BEGIN Source material
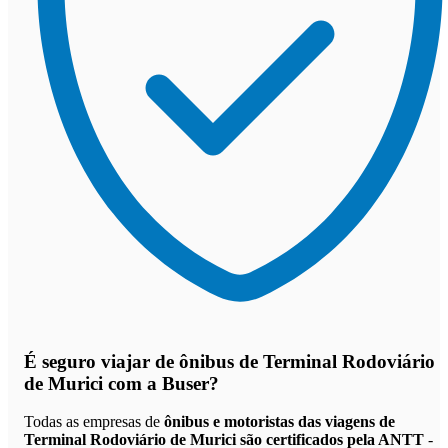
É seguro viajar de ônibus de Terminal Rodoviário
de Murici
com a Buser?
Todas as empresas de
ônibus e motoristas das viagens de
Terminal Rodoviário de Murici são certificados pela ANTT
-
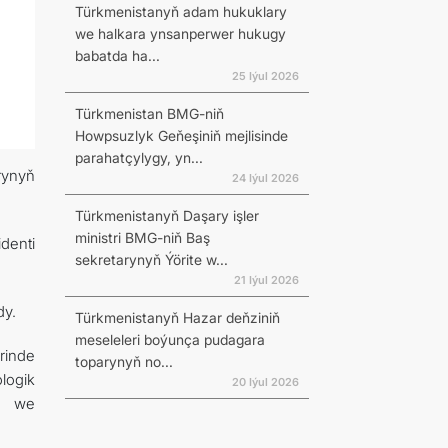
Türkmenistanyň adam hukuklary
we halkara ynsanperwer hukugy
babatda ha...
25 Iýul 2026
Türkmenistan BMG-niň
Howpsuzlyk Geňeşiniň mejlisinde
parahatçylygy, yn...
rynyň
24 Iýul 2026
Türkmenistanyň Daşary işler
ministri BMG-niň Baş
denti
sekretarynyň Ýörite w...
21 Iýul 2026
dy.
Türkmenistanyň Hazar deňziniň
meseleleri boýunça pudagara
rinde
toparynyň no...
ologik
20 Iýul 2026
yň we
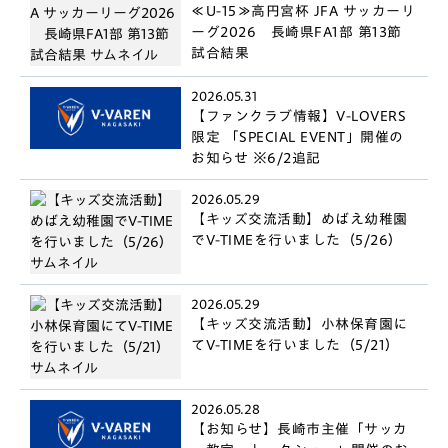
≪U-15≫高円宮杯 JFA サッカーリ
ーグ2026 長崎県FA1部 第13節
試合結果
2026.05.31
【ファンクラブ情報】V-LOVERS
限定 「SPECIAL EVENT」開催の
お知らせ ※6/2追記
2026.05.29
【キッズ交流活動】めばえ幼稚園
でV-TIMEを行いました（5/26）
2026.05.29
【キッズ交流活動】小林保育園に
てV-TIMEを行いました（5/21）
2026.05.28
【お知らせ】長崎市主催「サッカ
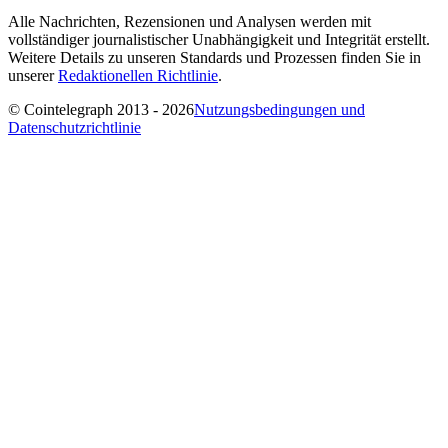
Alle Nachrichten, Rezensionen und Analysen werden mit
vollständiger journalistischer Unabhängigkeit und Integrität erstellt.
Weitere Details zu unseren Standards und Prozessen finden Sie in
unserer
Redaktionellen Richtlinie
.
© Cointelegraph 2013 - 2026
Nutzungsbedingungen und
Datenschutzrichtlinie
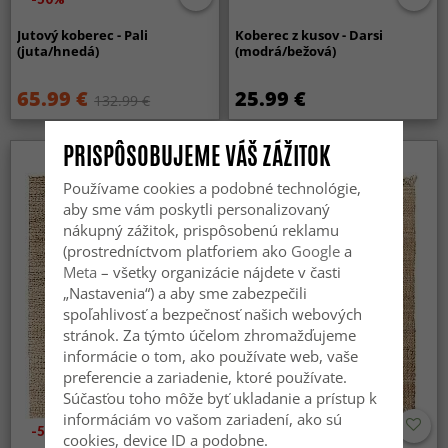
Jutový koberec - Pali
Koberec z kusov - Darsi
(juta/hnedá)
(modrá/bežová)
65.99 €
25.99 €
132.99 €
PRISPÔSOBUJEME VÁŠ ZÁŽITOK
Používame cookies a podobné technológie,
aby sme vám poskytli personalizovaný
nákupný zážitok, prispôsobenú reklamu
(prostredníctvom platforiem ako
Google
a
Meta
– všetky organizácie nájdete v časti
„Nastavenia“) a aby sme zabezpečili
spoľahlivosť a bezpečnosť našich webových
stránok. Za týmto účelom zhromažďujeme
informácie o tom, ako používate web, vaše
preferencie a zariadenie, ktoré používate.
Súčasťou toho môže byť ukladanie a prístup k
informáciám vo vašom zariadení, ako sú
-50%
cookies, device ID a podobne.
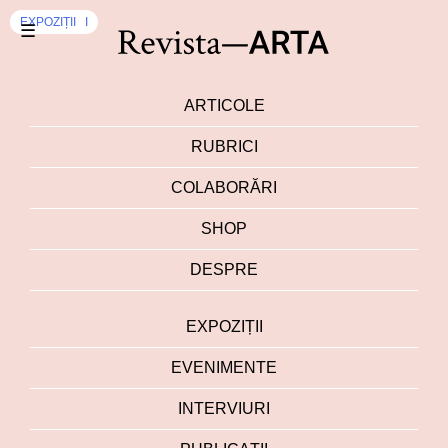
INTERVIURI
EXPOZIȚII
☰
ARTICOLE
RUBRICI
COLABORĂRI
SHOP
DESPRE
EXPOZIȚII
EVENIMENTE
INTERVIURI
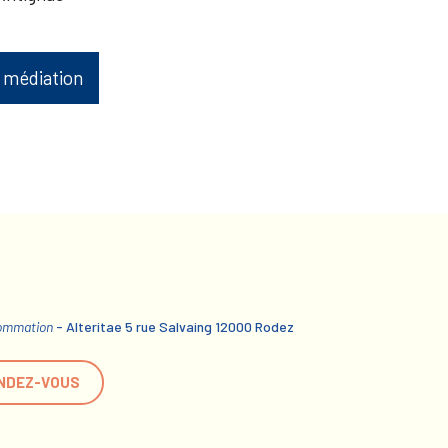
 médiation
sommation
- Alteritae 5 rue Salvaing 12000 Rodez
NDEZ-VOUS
END Source material
BEGIN Source material
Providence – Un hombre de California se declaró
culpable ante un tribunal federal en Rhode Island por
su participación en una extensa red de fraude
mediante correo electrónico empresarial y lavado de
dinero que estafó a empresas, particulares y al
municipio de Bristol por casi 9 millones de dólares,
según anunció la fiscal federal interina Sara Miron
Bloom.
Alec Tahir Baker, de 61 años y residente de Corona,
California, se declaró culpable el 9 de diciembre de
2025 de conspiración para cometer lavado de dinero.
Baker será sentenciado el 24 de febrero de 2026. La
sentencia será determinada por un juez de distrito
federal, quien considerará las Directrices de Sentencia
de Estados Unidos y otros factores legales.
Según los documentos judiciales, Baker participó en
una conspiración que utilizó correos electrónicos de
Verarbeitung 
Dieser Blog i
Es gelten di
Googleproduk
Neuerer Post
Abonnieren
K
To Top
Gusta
END Source material
BEGIN Source material
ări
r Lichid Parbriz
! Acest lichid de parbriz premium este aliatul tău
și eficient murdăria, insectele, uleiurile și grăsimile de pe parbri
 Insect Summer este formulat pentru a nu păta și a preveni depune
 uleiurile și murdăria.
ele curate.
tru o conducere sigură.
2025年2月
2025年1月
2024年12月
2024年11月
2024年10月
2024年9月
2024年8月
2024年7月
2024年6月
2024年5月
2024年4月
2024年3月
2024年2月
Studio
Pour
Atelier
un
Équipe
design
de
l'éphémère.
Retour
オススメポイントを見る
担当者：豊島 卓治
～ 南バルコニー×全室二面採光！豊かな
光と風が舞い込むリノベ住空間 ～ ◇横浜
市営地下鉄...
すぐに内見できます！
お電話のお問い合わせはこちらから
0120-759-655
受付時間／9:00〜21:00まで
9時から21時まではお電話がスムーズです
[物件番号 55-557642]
END Source material
= Work task =
Look back at the entries above and repeat, unchanged, every line from the line holding "お電話のお問い合わせはこちらから" through the line holding "[物件番号 55-557642]".

= Answer box =
お電話のお問い合わせはこちらから
0120-759-655
受付時間／9:00〜21:00まで
9時から21時まではお電話がスムーズです
[物件番号 55-557642]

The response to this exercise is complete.